● **Set tasks**
[1] Reproduce verbatim the portion of the quotations on technology and workplace skill between "It takes a long" and "problem for society.", inclusive.
[2] Carry on the quotations on technology and workplace skill, continuing directly after their final sentence.

● **Document extract**

----------------------------------------

Important Quotes from Book
“The past was not so different. There have been long periods in which advancing technology failed to provide much economic benefit to workers and when machines took over job tasks. For decades at the beginning of the Industrial Revolution, factory wages remained stagnant despite major new technologies that brought dramatic gains in output per worker. Wealth was created, but it went into the pockets of the investors, managers, and a few key skilled employees. Profits grew and inequality rose, without bringing much gain to the workers. These trends eventually reversed. After decades, the pay of even uneducated factory workers rose substantially, and workers gained a substantial share of the benefit of the new technologies.
I argue that developing the knowledge and skills needed to implement new technologies on a large scale is a difficult social problem that takes a long time to resolve. It was a difficult problem in the past and remains so today, yet most workers will only benefit once it is resolved. Resolution will take time and the right policies.
Many people fail to appreciate the complexity and slow pace of the current transition because they confuse technology with inventions and they confuse skill with education… Throughout history, workers have acquired their technical knowledge through a combination of formal training and experience. They gained much of their important technical knowledge on the job, through “learning by doing.”
The distinction between invention and implementation is critical and too often ignored.
It takes a long time for technical knowledge to be developed, longer for it to spread, and even longer for institutions to emerge, such as new labor markets, that allow ordinary workers to benefit from their new knowledge. Such learning on a mass scale was and is a difficult problem for society.
Perhaps because it is difficult to acquire, technical knowledge is central to the economic well-being of large numbers of peoples.
That is, markets can also fail at developing new implementation knowledge. Frequently, during their early stages, major new technologies lack the institutions to train workers. Also, labor markets often fail to provide sufficient rewards initially. One common problem is a “coordination failure”: early-stage technologies typically have many different versions.
The insight here is that easily replicable technical knowledge is frequently the product of a long evolutionary process. Replicable knowledge doesn’t just happen; it is made. Institutions, policies, and economic incentives combine in a dynamic process that changes the nature of technical knowledge, and in the process, whole industries may be overturned.
Technology implementation is challenging because large numbers of workers need to acquire new skills and technical knowledge.
Economists’ common practice of defining “skilled workers” as those with four years of college is particularly misleading. In our meritocratic society it is perhaps too easy to associate skill with educational credentials.
The myth of de-skilling is no more accurate in other industries. While skill requirements fell in some jobs in some industries when new technologies were introduced, other jobs required greater skill. Indeed, it is hard to find a clear example where a new technology was uniformly de-skilling during the nineteenth century. Some technologies generated whole new skilled occupations.
Although a number of historians have described the introduction of interchangeable parts as a means of replacing skilled machinists with unskilled operatives, the technique depended very much on the skills of “artificers” who adjusted the parts to make them fit, and these skills took considerable time and effort to develop.
All of these different kinds of learning meant that our company and our customers both made substantial human capital investments—often much greater than the cost of the technology itself—in order to use the software productively.
Moreover, the new organizational structures made necessary by new technologies often require substantial learning on the job. Economists have found that computer use is associated with a variety of changes in workplace organization. Organizations decentralize; they move to team-based work, with new incentives, occupations, and task assignments; workforce training is increased; and computers often come with new products, services, and customer-supplier relationships. Many of these changes require learning by employees or sharing of knowledge about production or about the needs of customers and suppliers.

----------------------------------------

● **Source excerpt**
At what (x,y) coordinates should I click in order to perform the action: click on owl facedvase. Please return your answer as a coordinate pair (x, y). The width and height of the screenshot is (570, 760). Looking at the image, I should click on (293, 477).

----------------------------------------

● **Written answers**
[1]
It takes a long time for technical knowledge to be developed, longer for it to spread, and even longer for institutions to emerge, such as new labor markets, that allow ordinary workers to benefit from their new knowledge. Such learning on a mass scale was and is a difficult problem for society.

[2]
More generally, economists have found that human capital is responsible for a great deal of the variation in wages from one person to the next. As much as 77 percent of the variation in wages is “explained” by differences in workers’ experience and individual characteristics, including innate abilities and schooling. But only a small part of the variation in workers’ human capital comes from differences in formal education…. much human capital is acquired on the job.
Major new technologies typically go through long periods of sequential innovation, where a string of improvements, new knowledge, and new skills are developed one after the other. Central to this process—and for why it takes so long—is learning by doing.
Decade-long delays are not at all unusual. Technology after technology, many decades passed before an inventive idea was first commercialized, then it took even more decades before the product was commercially successful, and even more before major benefits flowed to workers and consumers.
Why is so much trial-and-error learning needed? Because technologies are complex. Typically, new technologies demand that a large number of variables be properly controlled.
What really distinguished the early humans from other species was not conceiving technology ideas, but perfecting those ideas to deal with the complex natural environment.
An invention that would not have been commercially feasible in 1803 or 1833 became feasible by 1883 and critical by 1903. This illustrates a broader rule I call the “remainder principle”: as technology reduces costs or increases performance on one task in a process or one component in a product, the value of performance on the remaining tasks or components increases.
“These interactions happen because technologies are modularized in complementary parts: complex technological processes are broken into steps and complex products are broken into components in order to manage the development and sharing of knowledge more efficiently. Each module is complementary to the rest, so that improvements in one module increase the payoff to an invention that improves the performance of another module”
Standardization of technical knowledge occurs when knowledge is simplified by limiting the range of technical parameters used to describe and implement the technology. Standardization makes knowledge easier to acquire and communicate by reducing the essential amount of information that must be conveyed.
This, then, is the paradox of technical knowledge: technology creates aggregate wealth for a nation because new ideas can be replicated at low cost, but technology creates wealth for the people of a nation by requiring new technical knowledge that cannot be easily replicated.
Many manufacturing workers during the Industrial Revolution had important new skills and knowledge, but at first their wages did not reflect these skills.
We are accustomed to thinking of new markets emerging rapidly, more or less as soon as a new product emerges or a new need is identified. But that view is true only for standardized products…. Initially, these skills are always limited to specific employers.
The emergence of a robust market for skilled weavers in New England not only led to a dramatic increase in wages of textile workers—refuting Engels—but it also led to a much more effective way for workers to acquire skills and knowledge on a large scale. Standardization meant both that workers shared more in the benefits of new technology, and that new technology could be used more widely.
If job experience is a major requirement for vacancies, then employers are not looking to fill those jobs by hiring entry-level applicants right out of school. Employers want new hires to be able to start contributing, with no further training or start-up time. That’s certainly understandable, but the only people who can do that are those who have done virtually the same job before, and that often requires a skill set that, in a rapidly changing world, may be dying out even as it is perfected.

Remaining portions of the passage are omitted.